Все уже вышли из тёмного катафалка на вечернюю улицу, он поспешил за ними. Ещё не сняли иллюминацию, всё-таки новогодние каникулы. В окнах тут и там разноцветные огни, магазинчики украшены мишурой и гирляндами, на фонарных столбах светящаяся новогодняя атрибутика. Санёк осмотрелся. Вокруг хрущёвские пятиэтажки, где жёлтого, где серого кирпича, перемежающиеся с редкими девятинами-панельками, перекрёсток, чуть дальше небольшой торговый центр. Так… вот его-то точно надо посетить. Вот не знал бы, что в Москве, можно было бы с уверенностью сказать, что он сейчас в Чебоксарах, или Саранске, или Саратове. Никаких отличий, даже вроде вот ровно здесь он когда-то был. Дежа вю, одинаковая жизнь.
– Ну что застыл? Пойдём, вон кафе, – сказала ему Ольга, сноха покойного.
«Кафе»… Какое сладкое слово, от него веяло теплом и пищей, вкусной, сытной. Ведь мало того, что он замёрз, как герой войны Карбышев, так ещё к тому же в добавок не ел почти сутки. Во-первых, Рождественский пост, да к тому же его самая строгая часть – последняя неделя. Во-вторых, со вчерашнего дня в дороге и как-то не пришлось… Да и вообще найти в пути вот так вот запросто постную еду не так-то просто, да в общем-то особо и не предлагали. Как там сказано? «…Много званых, да мало избранных…». Санёк взглянул, куда через сугробы направилась немногочисленная траурная процессия, поскальзываясь на льду и поддерживая друг друга, чтобы не упасть. Обычная серая пятиэтажка, в центре которой вход в подвальное помещение с полукруглой аркой и вывеской, на которой написано эдаким размашистым подчерком «с претензией на каллиграфию»:
Кафе «Надежда».
Интересное название заведения для поминок. Какая уж тут надежда, когда все надежды уже кончились, осталась одна безнадёга. Не знавший ни крошки хлеба со вчерашнего дня желудок грустно заскулил и его свело голодным спазмом. Как-то раньше и не думалось о еде, не до неё было, а тут смотри, естественный инстинкт проснулся. В Саньке боролись между собой только два желания – согреться и поесть.
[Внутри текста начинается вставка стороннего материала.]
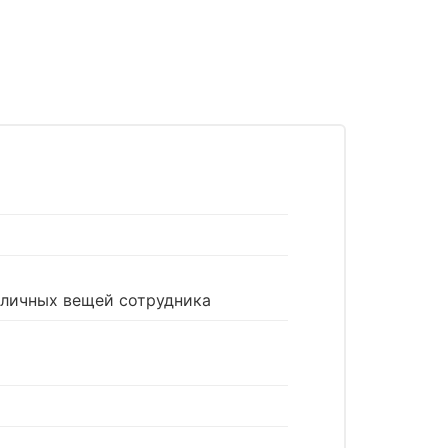
 личных вещей сотрудника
Вот скажи ему сейчас: «Выбирай, вот тебе кусок золота на одной чаше весов, а на другой – тёплый камин и вкусный ужин», он без сомнения выбрал второе. Хотя… Ещё надо посмотреть, какого веса тот кусок золота. Он стал догонять спускавшихся в подвал-кафе на поминки родственников.
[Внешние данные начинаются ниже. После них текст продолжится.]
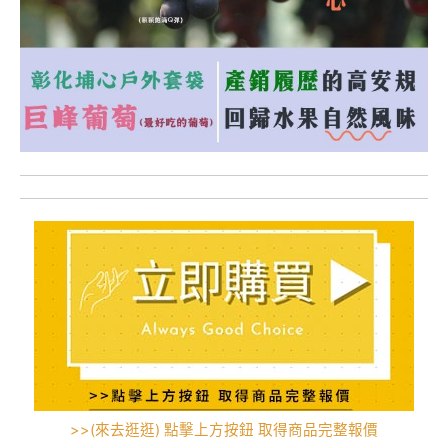
>>(來去逛逛) 點擊上方按鈕 取得商品完整報價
– «Нажрался, как дурак на поминках», – всплыла в голове народная мудрость.
Ох. Как ему хотелось сейчас стать тем самым дураком и нажраться самым беспардонным образом на тех самых поминках. Прямо перед глазами стояла огромная глубокая тарелка со вкусной, дымящейся, почти горячей, кутьёй – белым рисом с изюмом. Он не часто бывал на похоронах и поминках, по пальцам можно пересчитать, но из своих скудных воспоминаний помнил, что уж чего-чего, а кутьи-то всегда там хоть отбавляй. Санёк прямо физически чувствовал её запах, смаковал вкус, осязал её. Еле передвигая отмороженные ноги, он спустился в чрево кафе «Надежда».
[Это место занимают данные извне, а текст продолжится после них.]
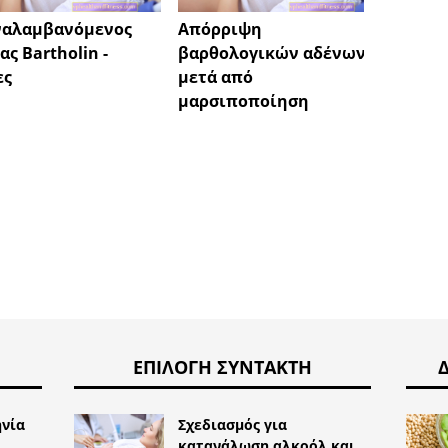
ναλαμβανόμενος
Απόρριψη
Αλλαγ
ας Bartholin -
βαρθολογικών αδένων
Madine
ες
μετά από
πρέπε
μαρσιποποίηση
διάλε
ΕΠΙΛΟΓΉ ΣΥΝΤΆΚΤΗ
ηνία
Σχεδιασμός για
κατανάλωση αλκοόλ και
Видно было, что это место общественного питания довольно старое, побитое временем, нечто среднее между деревенским или придорожным кафе и городской разливайкой. Ремонта тут, разумеется, не было лет уж как н-цать. Хотя, по всей видимости, в девяностые оно знавало лучшие времена, благодаря чему сохраняло остатки интерьера. На встречу вышли, застёгиваясь, две женщины бальзаковского возраста. Они громко переговаривались и смеялись, видимо были «под шафэ».
– Событиев-то у людей, событиев сколько! – как говорил старик Адамыч в незабвенном фильме «Старый Новый год».